One report  noted differences between the subjective and objective evaluation of penile revascularization surgery. Among the present patients, two had patent new blood flow on CDU but subjectively lacked normal erectile function. In these two patients there was partial occlusion in the triple-vessel anastomosis. It is sometimes difficult to evaluate the patency of the triple-vessel anastomosis by CDU because of pulsing in the arterialized deep dorsal vein and turbulent flow in the vein nearby. While CDU is used as a standard examination for evaluating the donor vessel, it might not be fully reliable. When blood flow in the epigastric artery is diminished or stopped, CTA cannot visualize this artery clearly, although in cases when the blood flow is maintained, CTA can visualize the donor vessel and recipient vessels clearly. Therefore, CTA is necessary for a definitive evaluation in some cases.

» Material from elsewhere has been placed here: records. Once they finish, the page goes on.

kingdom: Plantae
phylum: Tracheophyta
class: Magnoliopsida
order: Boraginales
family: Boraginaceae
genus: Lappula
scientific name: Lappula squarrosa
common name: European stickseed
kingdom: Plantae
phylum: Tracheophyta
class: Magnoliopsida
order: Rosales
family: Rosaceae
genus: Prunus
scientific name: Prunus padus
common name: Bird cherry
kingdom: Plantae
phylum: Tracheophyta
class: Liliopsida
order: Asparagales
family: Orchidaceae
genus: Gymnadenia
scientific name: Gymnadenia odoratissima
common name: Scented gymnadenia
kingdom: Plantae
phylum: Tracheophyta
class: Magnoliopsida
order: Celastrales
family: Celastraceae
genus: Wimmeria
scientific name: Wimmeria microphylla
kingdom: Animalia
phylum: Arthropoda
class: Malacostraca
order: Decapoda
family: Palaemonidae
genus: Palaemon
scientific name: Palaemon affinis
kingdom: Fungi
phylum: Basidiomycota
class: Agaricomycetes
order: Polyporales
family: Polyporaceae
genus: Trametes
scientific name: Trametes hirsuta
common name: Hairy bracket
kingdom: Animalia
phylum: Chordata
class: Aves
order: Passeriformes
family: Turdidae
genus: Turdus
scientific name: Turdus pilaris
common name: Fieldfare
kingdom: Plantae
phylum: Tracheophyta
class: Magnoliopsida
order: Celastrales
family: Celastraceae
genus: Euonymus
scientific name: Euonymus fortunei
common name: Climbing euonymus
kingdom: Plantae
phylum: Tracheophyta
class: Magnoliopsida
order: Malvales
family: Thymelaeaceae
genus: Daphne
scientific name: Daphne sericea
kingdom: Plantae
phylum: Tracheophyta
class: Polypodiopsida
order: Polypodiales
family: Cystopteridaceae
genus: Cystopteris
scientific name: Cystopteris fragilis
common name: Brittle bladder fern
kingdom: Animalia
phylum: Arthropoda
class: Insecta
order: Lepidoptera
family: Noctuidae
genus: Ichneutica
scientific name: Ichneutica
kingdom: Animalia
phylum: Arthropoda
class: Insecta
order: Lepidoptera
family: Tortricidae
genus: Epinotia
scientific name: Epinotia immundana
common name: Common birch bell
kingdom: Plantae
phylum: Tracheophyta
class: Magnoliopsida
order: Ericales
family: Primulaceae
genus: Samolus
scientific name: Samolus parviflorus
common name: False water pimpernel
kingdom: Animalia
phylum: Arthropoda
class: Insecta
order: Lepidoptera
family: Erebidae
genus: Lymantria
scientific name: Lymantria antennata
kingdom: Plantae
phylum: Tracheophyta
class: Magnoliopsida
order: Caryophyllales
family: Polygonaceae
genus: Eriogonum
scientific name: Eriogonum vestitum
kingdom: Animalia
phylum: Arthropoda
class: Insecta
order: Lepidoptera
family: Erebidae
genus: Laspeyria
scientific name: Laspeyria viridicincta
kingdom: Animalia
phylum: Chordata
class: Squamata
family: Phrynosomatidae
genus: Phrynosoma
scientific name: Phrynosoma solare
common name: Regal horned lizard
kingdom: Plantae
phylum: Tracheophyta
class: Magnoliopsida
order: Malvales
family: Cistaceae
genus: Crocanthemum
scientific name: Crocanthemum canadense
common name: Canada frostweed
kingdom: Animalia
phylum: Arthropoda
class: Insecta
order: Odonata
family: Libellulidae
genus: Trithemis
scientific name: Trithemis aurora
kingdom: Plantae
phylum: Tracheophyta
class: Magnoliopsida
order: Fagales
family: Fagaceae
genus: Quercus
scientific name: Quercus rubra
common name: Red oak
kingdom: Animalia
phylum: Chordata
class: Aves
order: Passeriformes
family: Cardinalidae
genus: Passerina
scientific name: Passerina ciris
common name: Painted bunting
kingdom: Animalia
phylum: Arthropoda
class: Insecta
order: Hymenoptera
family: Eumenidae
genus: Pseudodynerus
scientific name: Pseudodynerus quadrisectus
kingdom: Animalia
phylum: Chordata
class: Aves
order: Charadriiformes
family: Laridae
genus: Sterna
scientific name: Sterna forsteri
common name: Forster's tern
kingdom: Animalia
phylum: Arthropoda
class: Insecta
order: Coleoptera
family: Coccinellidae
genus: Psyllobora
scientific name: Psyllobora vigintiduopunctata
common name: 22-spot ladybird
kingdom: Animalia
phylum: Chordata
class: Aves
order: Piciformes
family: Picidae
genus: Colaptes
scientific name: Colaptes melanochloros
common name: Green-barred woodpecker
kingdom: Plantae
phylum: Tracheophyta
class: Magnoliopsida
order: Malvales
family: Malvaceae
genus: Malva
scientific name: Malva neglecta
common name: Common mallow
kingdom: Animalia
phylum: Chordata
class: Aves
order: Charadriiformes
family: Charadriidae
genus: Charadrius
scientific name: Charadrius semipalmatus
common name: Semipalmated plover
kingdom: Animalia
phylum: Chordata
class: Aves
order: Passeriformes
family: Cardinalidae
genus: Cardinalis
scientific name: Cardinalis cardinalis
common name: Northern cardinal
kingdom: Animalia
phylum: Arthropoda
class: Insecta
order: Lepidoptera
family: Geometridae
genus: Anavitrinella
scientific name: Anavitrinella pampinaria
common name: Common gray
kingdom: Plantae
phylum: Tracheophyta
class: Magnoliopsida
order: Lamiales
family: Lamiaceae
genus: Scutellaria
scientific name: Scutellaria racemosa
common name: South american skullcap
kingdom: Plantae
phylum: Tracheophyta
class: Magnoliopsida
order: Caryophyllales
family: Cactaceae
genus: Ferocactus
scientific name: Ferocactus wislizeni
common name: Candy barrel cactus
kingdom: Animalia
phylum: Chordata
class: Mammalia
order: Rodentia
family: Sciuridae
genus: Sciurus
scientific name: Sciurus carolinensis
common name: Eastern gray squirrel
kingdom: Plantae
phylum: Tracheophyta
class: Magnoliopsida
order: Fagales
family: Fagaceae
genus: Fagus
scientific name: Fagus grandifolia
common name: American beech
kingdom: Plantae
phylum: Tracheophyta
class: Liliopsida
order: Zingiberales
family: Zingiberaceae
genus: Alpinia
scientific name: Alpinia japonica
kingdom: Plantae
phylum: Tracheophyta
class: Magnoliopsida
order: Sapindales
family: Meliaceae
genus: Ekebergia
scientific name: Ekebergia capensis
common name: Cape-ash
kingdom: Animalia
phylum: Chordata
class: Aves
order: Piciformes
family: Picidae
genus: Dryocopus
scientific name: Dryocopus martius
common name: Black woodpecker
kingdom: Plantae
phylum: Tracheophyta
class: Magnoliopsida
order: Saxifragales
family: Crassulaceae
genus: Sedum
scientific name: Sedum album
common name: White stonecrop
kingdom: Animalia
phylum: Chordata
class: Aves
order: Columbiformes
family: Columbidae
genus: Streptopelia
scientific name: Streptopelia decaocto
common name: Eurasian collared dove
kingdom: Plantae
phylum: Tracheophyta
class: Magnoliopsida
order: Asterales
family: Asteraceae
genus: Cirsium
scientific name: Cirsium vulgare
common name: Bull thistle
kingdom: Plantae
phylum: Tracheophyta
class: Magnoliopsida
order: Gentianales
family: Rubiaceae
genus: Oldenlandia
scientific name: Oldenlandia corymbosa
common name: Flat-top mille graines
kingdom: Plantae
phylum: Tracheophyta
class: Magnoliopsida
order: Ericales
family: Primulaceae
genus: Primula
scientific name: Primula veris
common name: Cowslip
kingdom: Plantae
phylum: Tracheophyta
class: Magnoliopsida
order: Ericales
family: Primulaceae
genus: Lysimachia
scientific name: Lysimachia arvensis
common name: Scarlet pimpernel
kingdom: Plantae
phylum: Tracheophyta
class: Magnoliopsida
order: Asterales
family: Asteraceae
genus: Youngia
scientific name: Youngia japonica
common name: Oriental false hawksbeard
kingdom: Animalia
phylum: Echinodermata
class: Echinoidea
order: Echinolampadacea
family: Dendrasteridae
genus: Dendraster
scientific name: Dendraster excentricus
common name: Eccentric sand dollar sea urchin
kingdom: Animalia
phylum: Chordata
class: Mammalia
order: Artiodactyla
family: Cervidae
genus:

The significant increase in blood flow detected in the prostatic plexus, the internal pudendal vein, the obturator vein, and the internal iliac vein in Hauri's procedure may also occur in a similar procedure that does not involve ligating the proximal side of the arterialized deep dorsal vein. The long-term effect of increased venous blood flow on the pelvic organs is unknown but this phenomenon would have some adverse effects if these patients later had pelvic or transurethral surgery, or a pelvic injury. The surgeon would not anticipate the increased venous blood flow. To protect against possible risks patients should be informed about this phenomenon. We intend to explain this latent risk to patients before surgery. Penile revascularization surgery is only useful in young patients and therefore sufficient attention must be given not only to the long-term outcome but also to the long-term adverse effects and risks.
We are grateful to Mr Masataka Minese, a radiological technologist who provided the exquisite CTAs of the internal pudendal arteries, and Dr Nobuyuki Kurooka, a radiologist. We also thank my friend Mr Graham Page, who has helped me consistently with this English manuscript.